My ADD book collecting habit

I’ll be moderating a panel about book collecting this weekend. The preparation has led me to consider my own book collecting habit, and I wonder if I’m expressing attention deficit disorder in that area of my life. It all began when I decided to collect William Faulkner, but as you can imagine, first editions of his books are pricey, so I took the tack of “what I can afford” Faulkner.  That means I own a first edition of The Sound and the Fury in spanish, published in Buenos Aires.  At least, I think it’s a first. I stopped collecting Faulkner and began collecting Katherine Anne Porter for a while, and then Thomas Pynchon and Shirley Jackson. Oh, and Louis Bromfield, William Styron, Andre Dubus and James Salter.  There are also first edition paperbacks of Ian Fleming’s James Bond novels on my bookshelves as well as my Perry Mason collection.

I envy “completists,” who focus on one author or idea, because I think they’ll end up with collections worthy of a library installation or a great sum of money.  A few years ago, I was on a bus with collectors touring libraries in Washington D.C. Everyone introduced themselves and what they collect.  Their answers were so very neat and tidy.  The journals of Arctic explorers. Miniature Bibles. Books published by Thomas B. Mosher.  Alphabet books for children pre-20th Century. My thoughts scurried about as to what I could say. “I seem to like everything” didn’t sound very sophisticated. Someone before me said he collected modern firsts, so I used that. It was close enough. Nobody needed to know about my erratic collecting of bird books.

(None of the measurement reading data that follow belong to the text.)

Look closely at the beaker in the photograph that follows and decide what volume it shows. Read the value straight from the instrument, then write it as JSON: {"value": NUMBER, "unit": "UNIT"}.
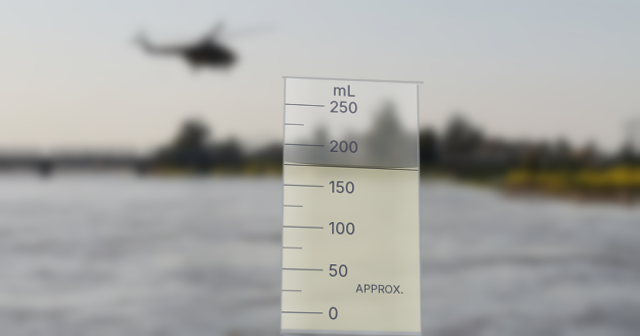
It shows {"value": 175, "unit": "mL"}
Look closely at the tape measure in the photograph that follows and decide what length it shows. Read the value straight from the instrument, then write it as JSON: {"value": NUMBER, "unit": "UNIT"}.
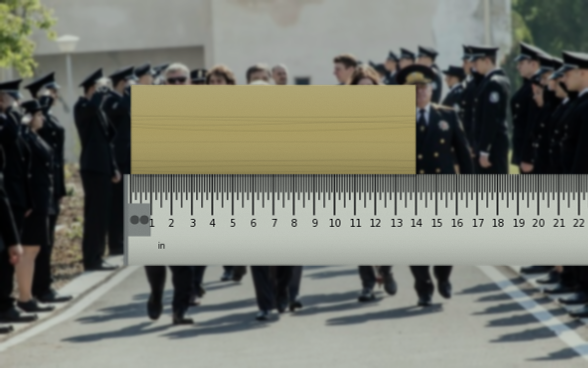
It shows {"value": 14, "unit": "in"}
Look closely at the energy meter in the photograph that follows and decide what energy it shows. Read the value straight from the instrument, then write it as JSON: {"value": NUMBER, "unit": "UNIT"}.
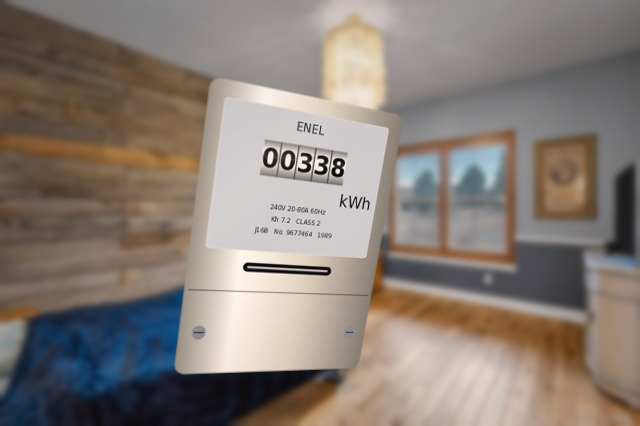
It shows {"value": 338, "unit": "kWh"}
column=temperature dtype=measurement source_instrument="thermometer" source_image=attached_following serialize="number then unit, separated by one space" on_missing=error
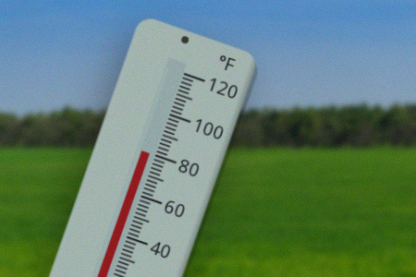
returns 80 °F
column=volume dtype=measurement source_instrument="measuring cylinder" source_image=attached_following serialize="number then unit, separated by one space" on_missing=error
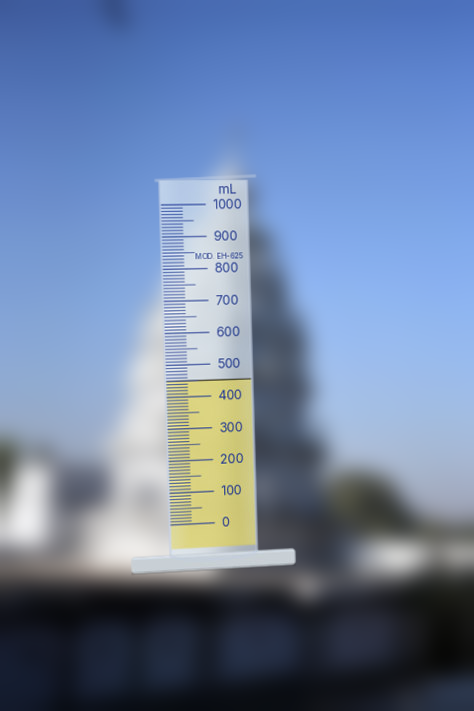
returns 450 mL
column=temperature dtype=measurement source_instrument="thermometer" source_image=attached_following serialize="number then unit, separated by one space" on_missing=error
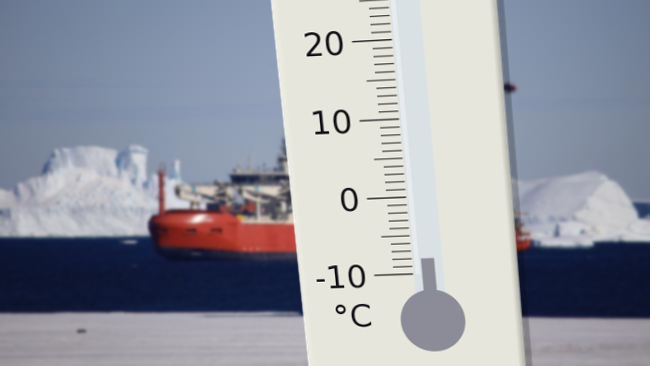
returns -8 °C
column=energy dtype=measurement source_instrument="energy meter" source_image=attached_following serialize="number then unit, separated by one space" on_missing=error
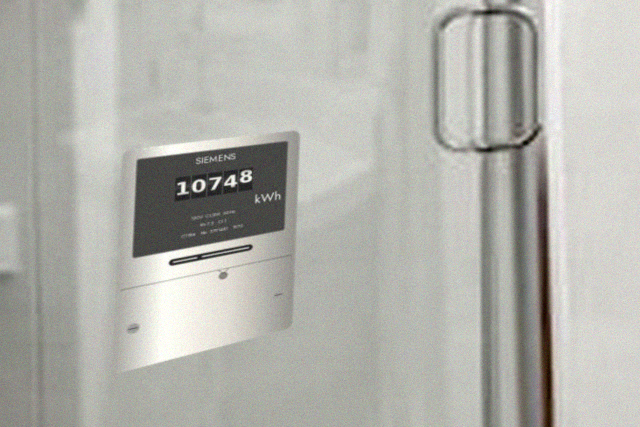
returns 10748 kWh
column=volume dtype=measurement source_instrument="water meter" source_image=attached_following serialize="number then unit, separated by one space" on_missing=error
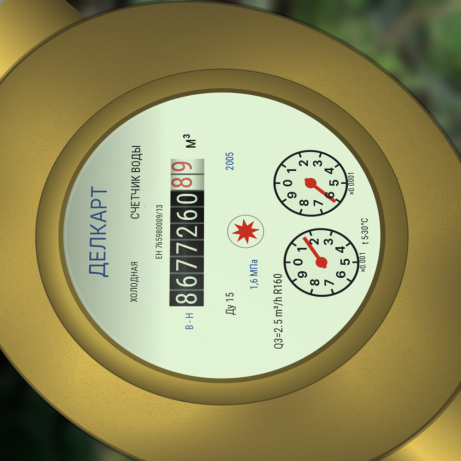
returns 8677260.8916 m³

Here’s something else. I find myself buying the odd one-offs.  Books that fit nowhere into any of my collections.  Like, The Second Funeral of Napoleon in Three Letters to Miss Smith of London and The Chronicle of the Drum published in 1841. William Makepeace Thackeray penned it using Michael Angelo Titmarch as his nom-de-plum. Then there’s this $75 paperback, WeeGee’s Naked City.   What attracted me was the blurb on the cover:  “Weegee photographs that O. Henry might have done if he had worked with a camera.” 

Obviously, I don’t complete, I don’t focus and I can’t afford the top ticket items that would make my collections worthy of a bus announcement,  but book collecting is a thrill for me. Everything — from the search to the surprise-find, from roadtrips to attend book festivals to borrowing from the house maintenance budget to pay for a must-have — figures into that thrill.   And I’ve learned along the way, something I hope the panel communicates to our audience, there are all kinds of ways to collect, and all kinds of collections. Neatly packaged and defined is not a requirement.

This post was updated 10.17.10 with improved images of the books.

4 thoughts on “My ADD book collecting habit

  1. How honest you are! I’ve taken a page out of your book — just picked up a copy of a Pearl Buck published in DUTCH. ($2 at a Friends of the Library sale — NOT ex-library but donated to the sale) The original title was “Of Men and Women” — and the Dutch title is “Halt Amerika! Sexeproblemnen Amerika” or something like that. I’m enjoying these “tangential” copies as much or more as having the originals.


  2. Such a deal! (And here I thought you completed Pearl and moved on to Carl.) Don’t you also have one of Pearl’s books in German?


  3. Just found your blog and was reading this post and wanted to share my compulsion of collecting books. I have a list of all the books to reach #1 on the NYTimes bestseller list since its beginning and I continue with the current Times list every week. I have been trying to get as many of those books as I can. I have an entire room in my house and the shelves are filled with NYTimes Bestsellers (all hardback). I continue to scour library sales, garage sales, ebay, amazon, used book stores and new bookstores for the best deals on these books. My wife thinks I am insane but its fun!


  4. Thanks for sharing your collecting compulsion. I love what you’re doing!